++++ DATA ++++

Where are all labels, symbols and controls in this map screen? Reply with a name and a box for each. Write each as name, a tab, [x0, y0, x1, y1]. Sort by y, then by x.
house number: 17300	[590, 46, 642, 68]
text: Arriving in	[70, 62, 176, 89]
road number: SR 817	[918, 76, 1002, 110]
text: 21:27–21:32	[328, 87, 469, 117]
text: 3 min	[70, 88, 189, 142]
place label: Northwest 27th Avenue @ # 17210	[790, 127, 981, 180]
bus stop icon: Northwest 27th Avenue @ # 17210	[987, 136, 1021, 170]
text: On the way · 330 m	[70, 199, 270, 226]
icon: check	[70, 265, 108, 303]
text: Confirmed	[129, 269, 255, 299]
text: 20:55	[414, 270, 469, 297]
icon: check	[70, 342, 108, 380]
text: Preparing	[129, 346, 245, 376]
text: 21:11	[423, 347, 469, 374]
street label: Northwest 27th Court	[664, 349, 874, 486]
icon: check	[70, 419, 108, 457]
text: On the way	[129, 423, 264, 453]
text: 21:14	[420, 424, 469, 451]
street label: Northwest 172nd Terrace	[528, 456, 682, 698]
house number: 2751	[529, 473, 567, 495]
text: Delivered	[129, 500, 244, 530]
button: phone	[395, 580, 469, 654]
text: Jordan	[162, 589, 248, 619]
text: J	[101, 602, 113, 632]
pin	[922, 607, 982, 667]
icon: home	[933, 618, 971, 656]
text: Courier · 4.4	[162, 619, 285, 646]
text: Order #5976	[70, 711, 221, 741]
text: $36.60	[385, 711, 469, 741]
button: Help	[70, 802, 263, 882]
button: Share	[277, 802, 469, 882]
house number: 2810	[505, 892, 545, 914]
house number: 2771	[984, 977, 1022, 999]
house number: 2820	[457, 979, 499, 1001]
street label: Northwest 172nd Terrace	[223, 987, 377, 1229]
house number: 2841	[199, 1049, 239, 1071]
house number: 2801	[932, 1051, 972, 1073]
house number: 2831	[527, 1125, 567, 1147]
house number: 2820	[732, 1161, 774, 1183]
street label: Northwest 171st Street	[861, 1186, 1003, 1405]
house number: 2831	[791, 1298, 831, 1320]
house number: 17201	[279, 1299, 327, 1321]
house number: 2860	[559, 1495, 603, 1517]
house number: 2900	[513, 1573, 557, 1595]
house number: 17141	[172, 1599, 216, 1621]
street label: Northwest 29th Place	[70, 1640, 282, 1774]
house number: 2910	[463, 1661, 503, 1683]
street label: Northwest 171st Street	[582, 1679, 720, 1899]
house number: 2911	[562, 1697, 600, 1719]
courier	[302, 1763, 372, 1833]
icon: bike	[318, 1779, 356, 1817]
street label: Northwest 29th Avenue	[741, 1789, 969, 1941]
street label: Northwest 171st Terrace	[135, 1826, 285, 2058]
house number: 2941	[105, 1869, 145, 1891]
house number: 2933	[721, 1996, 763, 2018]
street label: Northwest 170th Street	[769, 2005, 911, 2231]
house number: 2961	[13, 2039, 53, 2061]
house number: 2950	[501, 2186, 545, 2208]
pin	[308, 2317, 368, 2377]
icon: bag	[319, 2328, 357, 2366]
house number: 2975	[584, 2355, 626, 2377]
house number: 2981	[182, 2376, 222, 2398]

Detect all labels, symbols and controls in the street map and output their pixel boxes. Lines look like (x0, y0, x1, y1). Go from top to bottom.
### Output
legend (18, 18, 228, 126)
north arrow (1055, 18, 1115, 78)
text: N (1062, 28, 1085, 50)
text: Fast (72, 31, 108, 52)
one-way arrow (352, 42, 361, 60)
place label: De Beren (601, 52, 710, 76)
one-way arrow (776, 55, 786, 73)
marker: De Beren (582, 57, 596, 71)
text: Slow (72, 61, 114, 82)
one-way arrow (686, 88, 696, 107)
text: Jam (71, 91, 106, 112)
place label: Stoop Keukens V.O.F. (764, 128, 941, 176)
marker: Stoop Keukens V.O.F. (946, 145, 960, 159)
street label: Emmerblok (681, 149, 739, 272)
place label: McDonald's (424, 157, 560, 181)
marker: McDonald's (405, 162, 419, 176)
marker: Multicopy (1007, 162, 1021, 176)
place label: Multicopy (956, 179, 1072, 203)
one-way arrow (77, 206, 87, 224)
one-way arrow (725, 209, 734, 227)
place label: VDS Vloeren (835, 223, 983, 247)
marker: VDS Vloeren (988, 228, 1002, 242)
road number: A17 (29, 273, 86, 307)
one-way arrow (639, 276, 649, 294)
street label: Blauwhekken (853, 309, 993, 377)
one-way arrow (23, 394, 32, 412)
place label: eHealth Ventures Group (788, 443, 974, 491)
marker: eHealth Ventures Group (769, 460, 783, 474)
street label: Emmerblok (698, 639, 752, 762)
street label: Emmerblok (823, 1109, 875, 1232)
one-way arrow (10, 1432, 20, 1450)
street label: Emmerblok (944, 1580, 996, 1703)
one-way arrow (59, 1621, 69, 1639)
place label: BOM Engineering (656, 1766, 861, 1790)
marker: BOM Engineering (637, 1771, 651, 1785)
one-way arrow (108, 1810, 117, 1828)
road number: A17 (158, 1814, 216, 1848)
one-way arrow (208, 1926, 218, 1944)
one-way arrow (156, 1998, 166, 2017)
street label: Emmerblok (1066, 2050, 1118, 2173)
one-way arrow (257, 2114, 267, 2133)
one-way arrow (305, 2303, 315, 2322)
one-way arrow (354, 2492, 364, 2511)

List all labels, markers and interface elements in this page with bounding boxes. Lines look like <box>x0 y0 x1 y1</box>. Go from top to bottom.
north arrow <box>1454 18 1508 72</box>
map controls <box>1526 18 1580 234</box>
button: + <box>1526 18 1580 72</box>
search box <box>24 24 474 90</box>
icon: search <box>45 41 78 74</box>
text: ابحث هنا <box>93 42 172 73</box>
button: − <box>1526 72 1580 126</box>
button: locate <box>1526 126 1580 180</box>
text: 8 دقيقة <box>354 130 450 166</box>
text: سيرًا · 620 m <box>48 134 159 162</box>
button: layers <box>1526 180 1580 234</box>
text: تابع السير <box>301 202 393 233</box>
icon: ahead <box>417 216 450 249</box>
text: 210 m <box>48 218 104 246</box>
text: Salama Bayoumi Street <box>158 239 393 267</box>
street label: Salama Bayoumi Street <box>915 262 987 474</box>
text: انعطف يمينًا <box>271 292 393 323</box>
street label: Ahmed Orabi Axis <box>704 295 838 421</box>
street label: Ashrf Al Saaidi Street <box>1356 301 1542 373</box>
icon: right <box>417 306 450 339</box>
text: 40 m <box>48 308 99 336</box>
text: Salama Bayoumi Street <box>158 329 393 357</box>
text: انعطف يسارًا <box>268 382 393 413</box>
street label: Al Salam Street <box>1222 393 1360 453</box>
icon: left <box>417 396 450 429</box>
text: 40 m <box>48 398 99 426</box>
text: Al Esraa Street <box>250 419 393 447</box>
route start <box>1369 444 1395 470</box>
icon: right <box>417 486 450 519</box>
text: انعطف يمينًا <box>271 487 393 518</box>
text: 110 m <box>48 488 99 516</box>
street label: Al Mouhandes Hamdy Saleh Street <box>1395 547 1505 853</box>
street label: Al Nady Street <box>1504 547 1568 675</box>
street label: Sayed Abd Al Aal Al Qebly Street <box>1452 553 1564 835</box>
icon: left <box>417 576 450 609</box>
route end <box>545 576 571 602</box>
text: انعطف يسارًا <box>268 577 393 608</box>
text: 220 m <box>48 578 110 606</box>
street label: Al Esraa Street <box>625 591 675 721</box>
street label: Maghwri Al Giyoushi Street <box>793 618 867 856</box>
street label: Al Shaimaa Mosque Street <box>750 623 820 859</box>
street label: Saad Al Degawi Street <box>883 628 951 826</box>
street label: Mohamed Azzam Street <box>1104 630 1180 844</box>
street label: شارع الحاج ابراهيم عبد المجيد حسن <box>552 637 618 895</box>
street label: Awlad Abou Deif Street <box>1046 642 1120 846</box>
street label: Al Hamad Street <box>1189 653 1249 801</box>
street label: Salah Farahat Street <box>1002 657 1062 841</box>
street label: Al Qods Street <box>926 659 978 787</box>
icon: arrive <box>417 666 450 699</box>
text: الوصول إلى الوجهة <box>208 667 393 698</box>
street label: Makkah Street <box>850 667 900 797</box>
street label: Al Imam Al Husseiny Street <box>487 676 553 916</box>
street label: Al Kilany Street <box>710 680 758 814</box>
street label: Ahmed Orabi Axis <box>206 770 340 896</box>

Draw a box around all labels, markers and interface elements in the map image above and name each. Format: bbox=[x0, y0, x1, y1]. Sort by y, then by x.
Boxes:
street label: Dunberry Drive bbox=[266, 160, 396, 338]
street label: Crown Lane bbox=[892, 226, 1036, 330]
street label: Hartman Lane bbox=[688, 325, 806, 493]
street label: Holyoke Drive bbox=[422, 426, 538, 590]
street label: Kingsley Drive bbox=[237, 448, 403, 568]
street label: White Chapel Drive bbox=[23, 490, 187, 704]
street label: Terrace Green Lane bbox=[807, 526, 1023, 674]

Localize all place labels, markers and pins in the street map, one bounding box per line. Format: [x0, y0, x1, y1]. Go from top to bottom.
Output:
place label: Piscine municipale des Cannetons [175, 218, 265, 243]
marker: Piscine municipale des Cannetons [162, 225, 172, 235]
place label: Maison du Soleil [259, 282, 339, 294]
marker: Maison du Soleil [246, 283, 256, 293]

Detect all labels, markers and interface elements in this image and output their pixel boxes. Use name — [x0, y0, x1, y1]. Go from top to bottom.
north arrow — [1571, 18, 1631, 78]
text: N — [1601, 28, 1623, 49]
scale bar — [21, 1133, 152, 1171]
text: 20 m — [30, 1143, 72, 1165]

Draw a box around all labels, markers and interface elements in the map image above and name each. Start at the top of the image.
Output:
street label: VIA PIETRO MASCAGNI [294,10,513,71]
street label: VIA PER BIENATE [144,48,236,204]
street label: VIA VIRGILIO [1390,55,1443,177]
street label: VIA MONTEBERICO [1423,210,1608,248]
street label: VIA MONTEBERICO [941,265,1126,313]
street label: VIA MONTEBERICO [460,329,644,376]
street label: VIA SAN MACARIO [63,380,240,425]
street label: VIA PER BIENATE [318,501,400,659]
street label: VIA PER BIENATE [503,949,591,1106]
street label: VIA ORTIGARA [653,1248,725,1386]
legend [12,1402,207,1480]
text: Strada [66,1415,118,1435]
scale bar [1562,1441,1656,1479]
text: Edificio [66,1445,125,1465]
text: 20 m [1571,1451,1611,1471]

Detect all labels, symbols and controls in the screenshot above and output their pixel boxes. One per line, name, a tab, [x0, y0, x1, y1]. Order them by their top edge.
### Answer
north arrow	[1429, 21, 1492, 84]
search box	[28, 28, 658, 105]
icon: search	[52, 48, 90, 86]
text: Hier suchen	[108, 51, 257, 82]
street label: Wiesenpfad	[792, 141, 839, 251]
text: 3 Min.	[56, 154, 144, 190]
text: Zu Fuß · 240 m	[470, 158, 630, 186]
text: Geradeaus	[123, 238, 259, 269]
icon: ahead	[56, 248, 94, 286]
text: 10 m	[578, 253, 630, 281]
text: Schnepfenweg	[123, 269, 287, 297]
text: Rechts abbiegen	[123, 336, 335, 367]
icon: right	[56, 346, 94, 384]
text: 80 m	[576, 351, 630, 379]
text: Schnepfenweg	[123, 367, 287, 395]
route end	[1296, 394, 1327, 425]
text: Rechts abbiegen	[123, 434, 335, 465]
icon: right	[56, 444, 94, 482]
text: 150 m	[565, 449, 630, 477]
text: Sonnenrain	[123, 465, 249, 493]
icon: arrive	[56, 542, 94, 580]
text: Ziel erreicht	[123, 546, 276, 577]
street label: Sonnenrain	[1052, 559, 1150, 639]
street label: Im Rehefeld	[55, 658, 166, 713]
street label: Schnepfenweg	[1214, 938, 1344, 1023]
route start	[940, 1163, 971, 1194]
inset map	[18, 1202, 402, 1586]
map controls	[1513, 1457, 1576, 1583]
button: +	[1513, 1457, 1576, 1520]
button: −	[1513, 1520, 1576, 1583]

++++

PROBLEM TO WORK ON:
Please return all lines above in which the string "Drive" is found.

FINISHED EXERCISE:
street label: Dunberry Drive bbox=[266, 160, 396, 338]
street label: Holyoke Drive bbox=[422, 426, 538, 590]
street label: Kingsley Drive bbox=[237, 448, 403, 568]
street label: White Chapel Drive bbox=[23, 490, 187, 704]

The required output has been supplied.